With my first child (DS) the sleep problem was really bad for the first 4 months. After that it improved gradually, in a non-linear way, by which I mean sometimes I'd wake up having had an unbroken 5 hours' sleep, feel like a new woman, think I'd cracked it, and then the next week might be bad again. But slowly the better nights got closer together and the bad nights fewer.

I did everything "wrong" with DS - tried sleep training but didn't stick at it, let him get in bed with me at 3am because I was so desperate for the crying to stop, etc. I don't know if it would have been better if I'd been more regimented. At 2 months babies aren't ready for sleep training though. As others have said, all you can do at this age is try to reduce daytime naps by waking baby up after, say, 90 minutes, keep them awake by undressing them a bit if necessary, that sort of thing. Eventually they will start sleeping longer at night to make up the sleep.

When my DS was 2.5 I had a DD, and she was also not a good sleeper, but with her I managed to get her into better habits a bit sooner. Several years later I had another DD, and by the time she was 4 months old she would go to bed at 7pm, wake 3-4 times in the night for a feed, and start the day anywhere between 5-7am. Then 3 naps in the day: 1 hour in the morning around 9-10, 2 hours at lunch around 12.30-2.30, and about 30 mins around 4.30pm.

A lot of the day/night sleep conundrum is about getting enough milk into them in the day so they aren't waking to feed all night. You need to wake baby up in the day to get them to feed more in daytime.

Everything in parenting is just a phase. The early baby phase is so so hard because you have no idea what you're doing and they can't tell you. I have spent years thinking "it'll be better when he starts solids", "it'll be better when he starts school", "it'll be better when he's got through the difficult teenage bit"... DS is 20 now and at uni. Everything does get better. New things come up.

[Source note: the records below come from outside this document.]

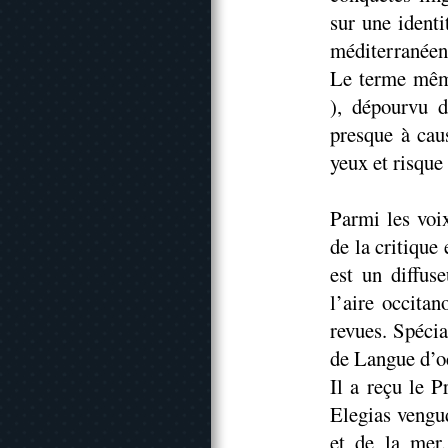
sur une identi
méditerranéenn
Le terme même
), dépourvu d
presque à cau
yeux et risque
Parmi les voix
de la critique
est un diffus
l’aire occitan
revues. Spécia
de Langue d’oc
Il a reçu le 
Elegias vengu
et de la mer.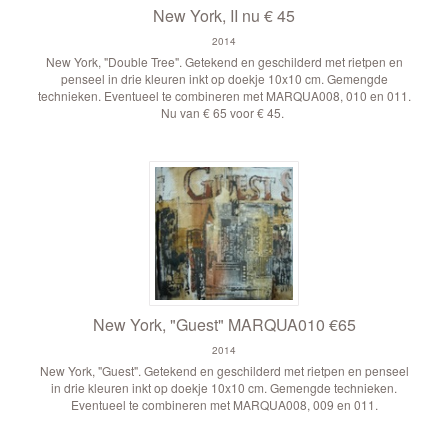
New York, II nu € 45
2014
New York, "Double Tree". Getekend en geschilderd met rietpen en
penseel in drie kleuren inkt op doekje 10x10 cm. Gemengde
technieken. Eventueel te combineren met MARQUA008, 010 en 011.
Nu van € 65 voor € 45.
New York, "Guest" MARQUA010 €65
2014
New York, "Guest". Getekend en geschilderd met rietpen en penseel
in drie kleuren inkt op doekje 10x10 cm. Gemengde technieken.
Eventueel te combineren met MARQUA008, 009 en 011.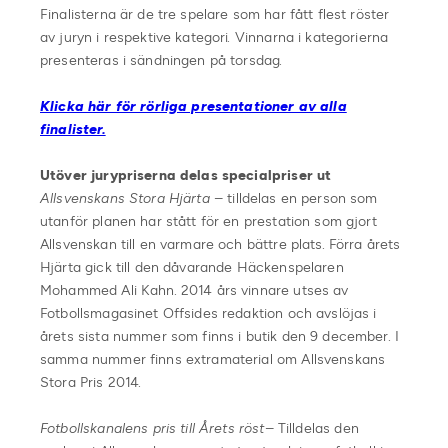
Finalisterna är de tre spelare som har fått flest röster
av juryn i respektive kategori. Vinnarna i kategorierna
presenteras i sändningen på torsdag.
Klicka här för rörliga presentationer av alla
finalister.
Utöver jurypriserna delas specialpriser ut
Allsvenskans Stora Hjärta
– tilldelas en person som
utanför planen har stått för en prestation som gjort
Allsvenskan till en varmare och bättre plats. Förra årets
Hjärta gick till den dåvarande Häckenspelaren
Mohammed Ali Kahn. 2014 års vinnare utses av
Fotbollsmagasinet Offsides redaktion och avslöjas i
årets sista nummer som finns i butik den 9 december. I
samma nummer finns extramaterial om Allsvenskans
Stora Pris 2014.
Fotbollskanalens pris till Årets röst
– Tilldelas den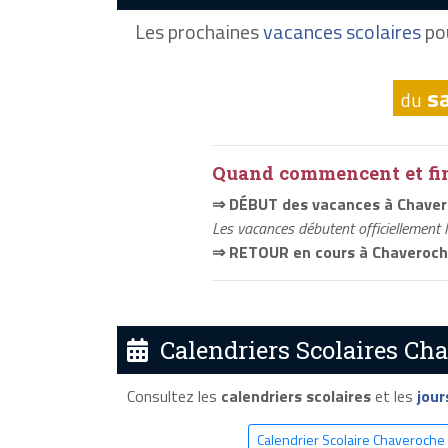
Les prochaines
vacances scolaires
po
s
du
Quand commencent et fini
⇒ DÉBUT des vacances à Chave
Les vacances débutent officiellement 
⇒ RETOUR en cours à Chaveroc
Calendriers Scolaires Cha
Consultez les
calendriers scolaires
et les
jour
Calendrier Scolaire Chaveroche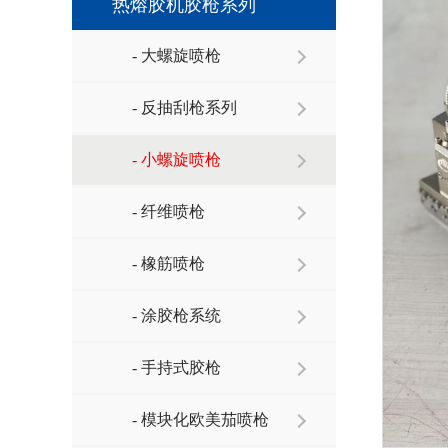
热熔胶机胶枪系列
- 大螺旋喷枪
- 反抽刮枪系列
- 小螺旋喷枪
- 纤维喷枪
- 橡筋喷枪
- 涂胶枪系统
- 手持式胶枪
- 模块化欧美茄喷枪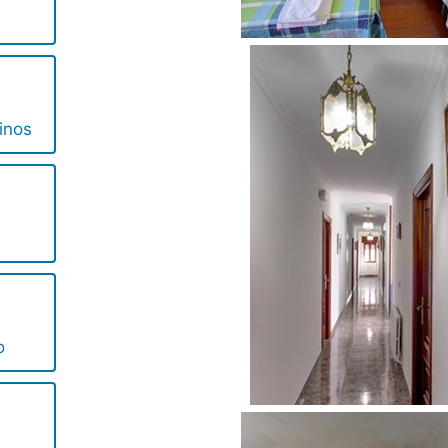
inos
o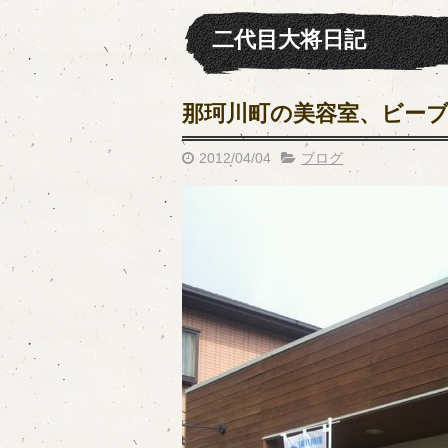
二代目大将日記
那珂川町の美容室、ビー
2012/04/04
ブログ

You worry again. It's normal. You're normal. No one has all the answers and everyone is really just muddling through as best they can.

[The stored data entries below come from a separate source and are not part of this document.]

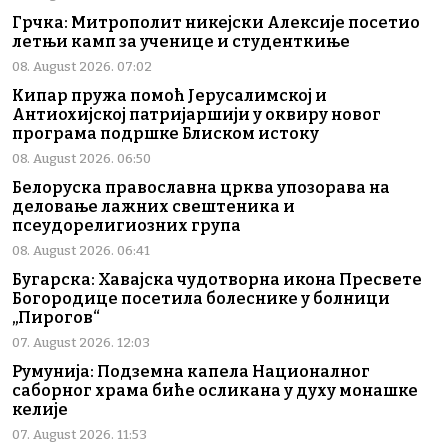
Грчка: Митрополит никејски Алексије посетио
летњи камп за ученице и студенткиње
08. August 2026. 07:02
Кипар пружа помоћ Јерусалимској и
Антиохијској патријаршији у оквиру новог
програма подршке Блиском истоку
08. August 2026. 06:50
Белоруска православна црква упозорава на
деловање лажних свештеника и
псеудорелигиозних група
08. August 2026. 06:41
Бугарска: Хавајска чудотворна икона Пресвете
Богородице посетила болеснике у болници
„Пирогов“
07. August 2026. 12:03
Румунија: Подземна капела Националног
саборног храма биће осликана у духу монашке
келије
07. August 2026. 11:53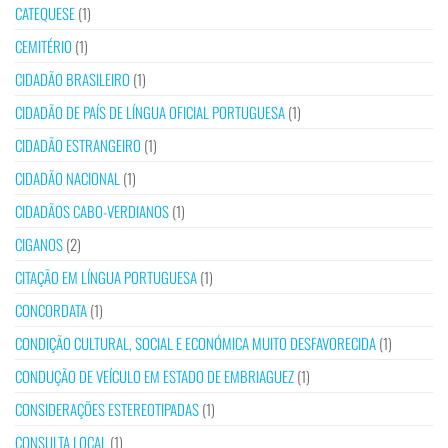
CATEQUESE
(1)
CEMITÉRIO
(1)
CIDADÃO BRASILEIRO
(1)
CIDADÃO DE PAÍS DE LÍNGUA OFICIAL PORTUGUESA
(1)
CIDADÃO ESTRANGEIRO
(1)
CIDADÃO NACIONAL
(1)
CIDADÃOS CABO-VERDIANOS
(1)
CIGANOS
(2)
CITAÇÃO EM LÍNGUA PORTUGUESA
(1)
CONCORDATA
(1)
CONDIÇÃO CULTURAL, SOCIAL E ECONÓMICA MUITO DESFAVORECIDA
(1)
CONDUÇÃO DE VEÍCULO EM ESTADO DE EMBRIAGUEZ
(1)
CONSIDERAÇÕES ESTEREOTIPADAS
(1)
CONSULTA LOCAL
(1)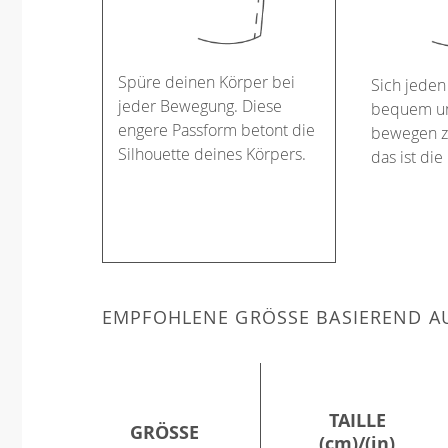
Spüre deinen Körper bei
Sich jeden
jeder Bewegung. Diese
bequem un
engere Passform betont die
bewegen z
Silhouette deines Körpers.
das ist die
EMPFOHLENE GRÖSSE BASIEREND AU
TAILLE
GRÖSSE
(cm)/(in)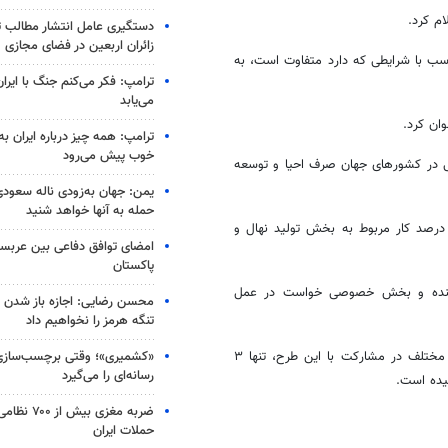
دستگیری عامل انتشار مطالب تو
زائران اربعین در فضای مجازی
سب با شرایطی که دارد متفاوت است، به
ترامپ: فکر می‌کنم جنگ با ایران
می‌یابد
ترامپ: همه چیز درباره ایران به
خوب پیش می‌رود
عی در کشورهای جهان صرف احیا و توسعه
یمن: جهان به‌زودی ناله سعودی‌
حمله به آنها خواهد شنید
 تصریح کرد: در راستای اجرای طرح مردمی کاشت یک میلیارد درخت، ۲۰ درصد کار مربوط به بخش تولید نهال و
امضای توافق دفاعی بین عربستا
پاکستان
 کننده و بخش خصوصی خواست در عمل
محسن رضایی: اجازه باز شدن 
تنگه هرمز را نخواهیم داد
«کشمیری»؛ وقتی برچسب‌سازی
وی افزود: تاکنون از بین بیش از ۲۸ تفاهم‌نامه صورت گرفته با دستگاه‌های مختلف در مشارکت با این طرح، تنها ۳
رسانه‌ای را می‌گیرد
یده است.
ضربه مغزی بیش
حملات ایران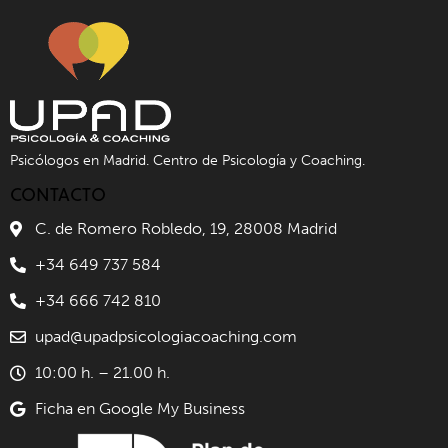
Psicólogos en Madrid. Centro de Psicología y Coaching.
CONTACTO
C. de Romero Robledo, 19, 28008 Madrid
+34 649 737 584
+34 666 742 810
upad@upadpsicologiacoaching.com
10:00 h. – 21.00 h.
Ficha en Google My Business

Have you got a friend IRL you can talk to about how you're feeling?

ChittyBang1987 · 10/07/2022 07:54

Sleep was poor for us for about 6 months. The reflux for us lasted till 5 months. Then we sleep trained. We still had bouts of phases where sleep was poor for few weeks or so. But generally for us sleep improved just after 13 months.

Personally I hated the baby age. Everyone seems to love it. I hated it.

There is a reason sleep deprivation is used as torture.

LGBirmingham · 10/07/2022 13:26

Just seen your updates @TiredMommy93 it really will end I promise. I used to regularly be up for hours in the night with ds at that age. Turned out he had silent reflux which was absolute misery until it just stopped at 5 months. Do you think yours might have that? It got a lot worse around this age as he started to be able to feed quickly.

@ChittyBang1987 I feel like we often comment on same threads. I always look out for these sorts of ones to reassure people it will pass as I remember how low I got. I found the baby stage really tough too, you're not alone. I found he got happier from when he could crawl at 6 months though which made everything better. Ds is 18 months now and the toddler stage is much more fun. I'd take a tantrum about opening an oaty bar the wrong way over hours of inconsolable crying any day!